Download or read book Surfacing the Politics of Desire written by Rajeshwari S. Vallury and published by University of Toronto Press. This book was released on 2008-08-09 with total page 249 pages. Available in PDF, EPUB and Kindle. Book excerpt: A particular model of masculine desire has traditionally been evoked in an effort to understand the subordinate role of women in male-authored fiction.

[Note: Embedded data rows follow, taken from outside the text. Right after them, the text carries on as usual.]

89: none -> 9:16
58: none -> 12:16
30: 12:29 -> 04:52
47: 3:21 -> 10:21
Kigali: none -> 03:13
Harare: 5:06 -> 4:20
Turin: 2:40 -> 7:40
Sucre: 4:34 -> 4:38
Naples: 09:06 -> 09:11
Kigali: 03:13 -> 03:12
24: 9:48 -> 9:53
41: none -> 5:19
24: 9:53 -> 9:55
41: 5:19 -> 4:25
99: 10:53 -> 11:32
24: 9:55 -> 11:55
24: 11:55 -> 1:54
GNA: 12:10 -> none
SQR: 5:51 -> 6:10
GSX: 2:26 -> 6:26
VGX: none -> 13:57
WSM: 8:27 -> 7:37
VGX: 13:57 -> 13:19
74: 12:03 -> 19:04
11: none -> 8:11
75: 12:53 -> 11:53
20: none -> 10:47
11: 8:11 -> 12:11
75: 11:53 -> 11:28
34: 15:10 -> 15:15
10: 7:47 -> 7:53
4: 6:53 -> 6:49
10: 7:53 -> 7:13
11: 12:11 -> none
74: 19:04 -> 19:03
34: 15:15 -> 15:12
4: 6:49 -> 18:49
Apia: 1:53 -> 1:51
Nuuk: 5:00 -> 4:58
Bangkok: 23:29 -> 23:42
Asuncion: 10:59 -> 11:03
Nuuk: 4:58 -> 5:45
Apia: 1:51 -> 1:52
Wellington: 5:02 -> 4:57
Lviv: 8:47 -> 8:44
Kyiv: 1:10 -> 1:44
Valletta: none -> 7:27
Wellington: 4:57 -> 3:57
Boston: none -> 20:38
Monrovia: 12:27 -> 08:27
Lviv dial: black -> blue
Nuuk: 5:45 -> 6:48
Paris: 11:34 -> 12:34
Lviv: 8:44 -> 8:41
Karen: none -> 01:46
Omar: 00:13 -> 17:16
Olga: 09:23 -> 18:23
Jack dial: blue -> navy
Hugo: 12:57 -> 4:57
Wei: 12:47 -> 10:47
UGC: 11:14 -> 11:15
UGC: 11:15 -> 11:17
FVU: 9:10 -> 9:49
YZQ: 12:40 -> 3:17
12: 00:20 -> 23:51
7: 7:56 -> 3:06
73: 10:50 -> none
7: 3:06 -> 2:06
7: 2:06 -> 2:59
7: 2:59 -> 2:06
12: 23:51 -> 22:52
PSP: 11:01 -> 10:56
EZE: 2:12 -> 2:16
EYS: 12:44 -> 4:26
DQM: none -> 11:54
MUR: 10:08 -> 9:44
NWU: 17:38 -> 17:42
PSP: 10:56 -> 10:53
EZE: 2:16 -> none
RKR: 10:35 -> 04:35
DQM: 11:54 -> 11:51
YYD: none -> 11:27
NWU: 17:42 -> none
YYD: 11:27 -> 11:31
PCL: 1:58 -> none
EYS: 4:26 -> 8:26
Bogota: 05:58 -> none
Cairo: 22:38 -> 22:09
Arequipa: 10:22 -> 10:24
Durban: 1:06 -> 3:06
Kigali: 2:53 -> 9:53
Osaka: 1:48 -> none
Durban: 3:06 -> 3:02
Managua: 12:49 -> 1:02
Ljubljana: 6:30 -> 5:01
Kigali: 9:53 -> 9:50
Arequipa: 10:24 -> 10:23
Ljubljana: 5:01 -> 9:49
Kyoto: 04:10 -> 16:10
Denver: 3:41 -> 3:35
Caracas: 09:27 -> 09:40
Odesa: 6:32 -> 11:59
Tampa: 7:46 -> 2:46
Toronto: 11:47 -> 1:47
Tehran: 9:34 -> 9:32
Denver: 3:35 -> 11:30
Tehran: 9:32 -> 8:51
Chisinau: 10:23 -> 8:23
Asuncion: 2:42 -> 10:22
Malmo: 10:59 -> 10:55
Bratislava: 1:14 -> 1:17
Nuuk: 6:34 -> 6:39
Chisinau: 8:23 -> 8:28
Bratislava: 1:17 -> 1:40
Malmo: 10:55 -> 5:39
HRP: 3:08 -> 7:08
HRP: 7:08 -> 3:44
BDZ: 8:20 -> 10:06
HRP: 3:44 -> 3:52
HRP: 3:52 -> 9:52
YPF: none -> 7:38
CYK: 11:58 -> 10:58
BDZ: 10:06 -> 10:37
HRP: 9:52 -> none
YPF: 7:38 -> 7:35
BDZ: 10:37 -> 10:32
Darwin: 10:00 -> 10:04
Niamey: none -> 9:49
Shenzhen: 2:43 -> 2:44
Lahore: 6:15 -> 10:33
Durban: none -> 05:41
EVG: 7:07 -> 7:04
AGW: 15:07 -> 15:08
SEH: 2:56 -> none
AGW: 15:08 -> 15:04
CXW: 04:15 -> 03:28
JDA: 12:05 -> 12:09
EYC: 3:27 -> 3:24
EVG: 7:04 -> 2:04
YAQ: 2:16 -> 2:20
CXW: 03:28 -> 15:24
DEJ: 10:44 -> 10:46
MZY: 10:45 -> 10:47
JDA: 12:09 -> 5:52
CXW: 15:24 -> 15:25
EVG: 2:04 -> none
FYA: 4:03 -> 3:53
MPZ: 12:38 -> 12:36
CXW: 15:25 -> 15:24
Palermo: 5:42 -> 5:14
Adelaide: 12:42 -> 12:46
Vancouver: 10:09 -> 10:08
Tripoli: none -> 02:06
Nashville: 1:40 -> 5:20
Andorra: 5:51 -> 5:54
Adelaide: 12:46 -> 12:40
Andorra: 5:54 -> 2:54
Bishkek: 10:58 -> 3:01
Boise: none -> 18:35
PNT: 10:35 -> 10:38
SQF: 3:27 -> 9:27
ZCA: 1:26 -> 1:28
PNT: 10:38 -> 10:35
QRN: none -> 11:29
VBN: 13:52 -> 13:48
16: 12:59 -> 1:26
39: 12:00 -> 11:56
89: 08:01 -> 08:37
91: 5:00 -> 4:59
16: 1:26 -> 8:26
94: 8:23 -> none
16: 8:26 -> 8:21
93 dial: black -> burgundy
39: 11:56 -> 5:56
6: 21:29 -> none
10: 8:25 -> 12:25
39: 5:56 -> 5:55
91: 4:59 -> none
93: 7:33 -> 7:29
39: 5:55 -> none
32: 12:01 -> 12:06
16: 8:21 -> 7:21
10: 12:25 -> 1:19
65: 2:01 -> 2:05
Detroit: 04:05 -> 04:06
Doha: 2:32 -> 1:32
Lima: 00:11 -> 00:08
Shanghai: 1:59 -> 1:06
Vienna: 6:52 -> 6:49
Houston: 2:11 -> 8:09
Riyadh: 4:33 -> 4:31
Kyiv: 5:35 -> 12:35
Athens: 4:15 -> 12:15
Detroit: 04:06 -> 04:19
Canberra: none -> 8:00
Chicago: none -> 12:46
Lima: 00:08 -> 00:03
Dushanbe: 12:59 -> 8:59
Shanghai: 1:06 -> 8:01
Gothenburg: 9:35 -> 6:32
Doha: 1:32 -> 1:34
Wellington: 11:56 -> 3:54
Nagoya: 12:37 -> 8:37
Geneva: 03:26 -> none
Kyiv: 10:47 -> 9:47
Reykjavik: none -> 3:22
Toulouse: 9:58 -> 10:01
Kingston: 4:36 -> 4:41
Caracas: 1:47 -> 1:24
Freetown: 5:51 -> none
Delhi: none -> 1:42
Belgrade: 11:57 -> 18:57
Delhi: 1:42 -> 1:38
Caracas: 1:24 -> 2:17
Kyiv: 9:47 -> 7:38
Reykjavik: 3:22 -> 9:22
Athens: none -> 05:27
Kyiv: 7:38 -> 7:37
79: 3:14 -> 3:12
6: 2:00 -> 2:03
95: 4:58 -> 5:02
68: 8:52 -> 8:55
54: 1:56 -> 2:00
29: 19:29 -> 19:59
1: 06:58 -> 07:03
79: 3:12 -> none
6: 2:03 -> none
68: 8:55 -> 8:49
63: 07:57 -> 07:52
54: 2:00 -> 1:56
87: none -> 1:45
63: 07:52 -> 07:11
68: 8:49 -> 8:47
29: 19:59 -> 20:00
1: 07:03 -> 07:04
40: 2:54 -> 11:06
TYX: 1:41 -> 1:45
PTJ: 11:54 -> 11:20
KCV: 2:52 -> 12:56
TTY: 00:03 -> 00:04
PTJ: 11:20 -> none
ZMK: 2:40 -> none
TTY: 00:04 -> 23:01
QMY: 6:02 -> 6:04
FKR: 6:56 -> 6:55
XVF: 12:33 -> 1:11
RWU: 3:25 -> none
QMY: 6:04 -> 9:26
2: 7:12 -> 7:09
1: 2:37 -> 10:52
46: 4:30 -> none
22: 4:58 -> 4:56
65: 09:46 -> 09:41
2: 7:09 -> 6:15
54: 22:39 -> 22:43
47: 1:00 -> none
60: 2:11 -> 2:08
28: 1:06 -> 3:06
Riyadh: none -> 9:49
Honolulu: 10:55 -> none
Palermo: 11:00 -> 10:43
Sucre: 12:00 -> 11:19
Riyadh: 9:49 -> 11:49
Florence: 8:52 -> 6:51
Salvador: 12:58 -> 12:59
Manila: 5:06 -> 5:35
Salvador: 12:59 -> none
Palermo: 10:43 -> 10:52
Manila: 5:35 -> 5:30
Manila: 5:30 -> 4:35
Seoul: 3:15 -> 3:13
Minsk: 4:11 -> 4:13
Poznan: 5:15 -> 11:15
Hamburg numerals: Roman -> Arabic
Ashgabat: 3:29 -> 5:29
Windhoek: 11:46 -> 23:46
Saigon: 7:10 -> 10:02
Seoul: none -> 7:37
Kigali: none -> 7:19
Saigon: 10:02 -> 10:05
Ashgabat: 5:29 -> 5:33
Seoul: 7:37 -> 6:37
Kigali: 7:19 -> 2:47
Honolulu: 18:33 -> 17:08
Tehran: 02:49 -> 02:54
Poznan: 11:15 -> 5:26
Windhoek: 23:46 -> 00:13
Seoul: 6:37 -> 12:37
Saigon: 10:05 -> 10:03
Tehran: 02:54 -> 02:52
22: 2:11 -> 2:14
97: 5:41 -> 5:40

Because of this, the belief that male-authored texts are unfailingly built upon the denial of feminine difference has come to dominate many aspects of literary studies. "Surfacing" the Politics of Desire re-examines the "myths" of masculine desire in order to challenge this premise, placing literature at the centre of recent feminist debates over the ontology and politics of sexual difference. Citing examples of textual resistance to analytical feminist thought, Rajeshwari S. Vallury argues that literature is expressive of desires that are not always configured in terms of oppression or the denial of difference. In other words, a particular politics of reading obscures the multiplicity of desire that literature is capable of affirming and risks sacrificing the possibilities of both literature and desire. Through a re-evaluation of the sexual politics practiced by nineteenth-century male writers such as Balzac, Gautier, and Maupassant, Vallury moves towards a reconfiguration of the relationship between aesthetics and politics. "Surfacing" the Politics of Desire calls into question dominant feminist approaches to the literary representation of gender. Enlisting the philosophy of Deleuze and Guattari, Vallury calls for a different method of reading, one based on a deeper understanding of the politics of literature.